The First Grader
Inspiring true stories and important give sometimes great films. It could have been the case with “The First Grader”, which has beautiful pictures and very good actors. The story ends up being yet too demonstrative and moralistic, thereby scuttling of its charm.
Jane Obinchu (Naomi Harris) is a teacher who lives in Kenya. She used to educate children and adolescents, but certainly not a man of 84 years! At the insistence of Kimani Ng’ang’a Maruge (Oliver Musila Litondo), she finally agreed to take in its class.
“The First Grader” is not a feature film. It is rather a symbol: the Maruge. An old man recalls that it is never too late to go to school, that education is the primary means to lift the human poverty.
The message here is hammered again and again with a heavy mass destructive serve scenes are convincing emotions stiff. Even if the director Justin Chadwick (who it must be terribly ordinary “The Other Bolyen Girl”) increases the slow on young children at the notes of music winded and seconded, the viewer remains in the background, conscious that we try to handle with large strings that are not even subtle.
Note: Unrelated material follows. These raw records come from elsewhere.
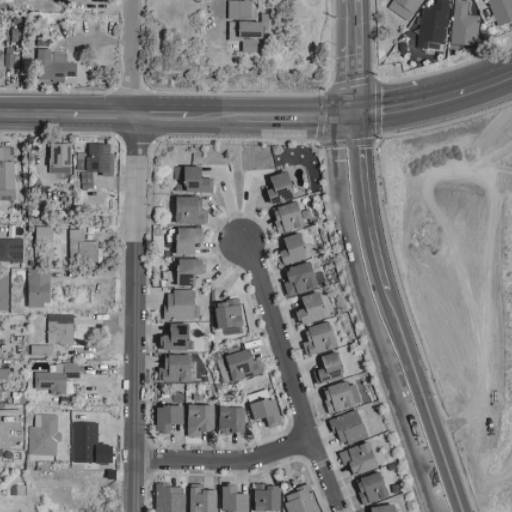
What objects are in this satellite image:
building: (406, 4)
road: (350, 5)
building: (235, 9)
building: (500, 10)
road: (219, 12)
building: (461, 24)
building: (431, 25)
building: (247, 27)
building: (245, 45)
building: (8, 58)
building: (1, 60)
road: (349, 61)
building: (53, 65)
road: (432, 100)
road: (174, 111)
building: (60, 154)
building: (96, 157)
building: (7, 172)
building: (87, 178)
building: (192, 178)
building: (281, 187)
road: (352, 202)
building: (190, 208)
building: (290, 216)
building: (43, 233)
building: (190, 238)
building: (81, 246)
building: (295, 247)
building: (11, 248)
road: (134, 256)
building: (190, 269)
building: (302, 277)
building: (39, 286)
building: (4, 291)
building: (180, 304)
building: (313, 307)
building: (230, 312)
building: (60, 328)
building: (177, 336)
building: (320, 337)
building: (238, 364)
building: (330, 367)
building: (177, 368)
road: (288, 372)
building: (3, 375)
building: (57, 376)
building: (339, 396)
road: (407, 401)
building: (267, 410)
building: (170, 416)
building: (201, 418)
building: (232, 418)
building: (348, 427)
building: (360, 457)
road: (224, 461)
building: (373, 486)
building: (268, 496)
building: (169, 498)
building: (203, 498)
building: (236, 499)
building: (301, 499)
building: (386, 507)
This is especially sad because all the elements came together to do something major, or at least interesting. The raw material is rich, the landscape (everything was actually filmed in Kenya) give a taste of traveling and the actors are generally excellent. Oliver Musila Litondo is a beautiful discovery in the difficult and complex lead role, while Naomi Harris finally found a character to its position away from the stereotypes of “Pirates of the Caribbean”.
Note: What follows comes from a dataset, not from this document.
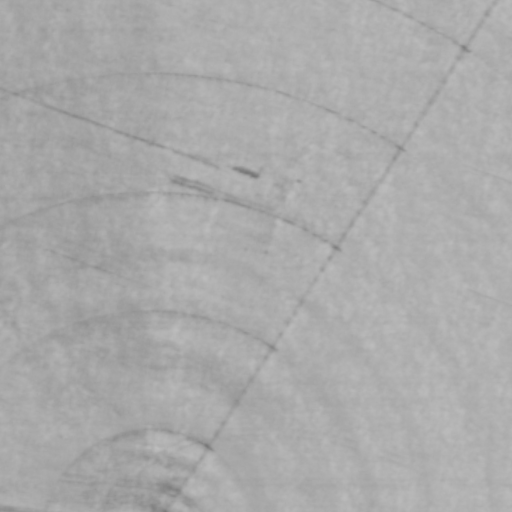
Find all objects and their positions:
crop: (256, 256)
By trying to be “deep” and finally connecting the links between yesterday and today to face the many tomorrows that are not always obvious, preaches effort, ironically, by superficiality. The filmmaker returns multiplied in the past to give a depth to his hero, a cause that includes, but never really explain the real issues. Thus the fight between the British troops and the rebels Mau Mau become incidental while they had to be at the center of all, summarizing itself to the mean white one that murder and torment whoever is located on their passage.
Then it is rather difficult to fully adhere to “The First Grader”. Maybe in the form of the documentary, it would have been different. But by the filter of fiction, the result only half convinced, which is unfortunate for subjects as paramount.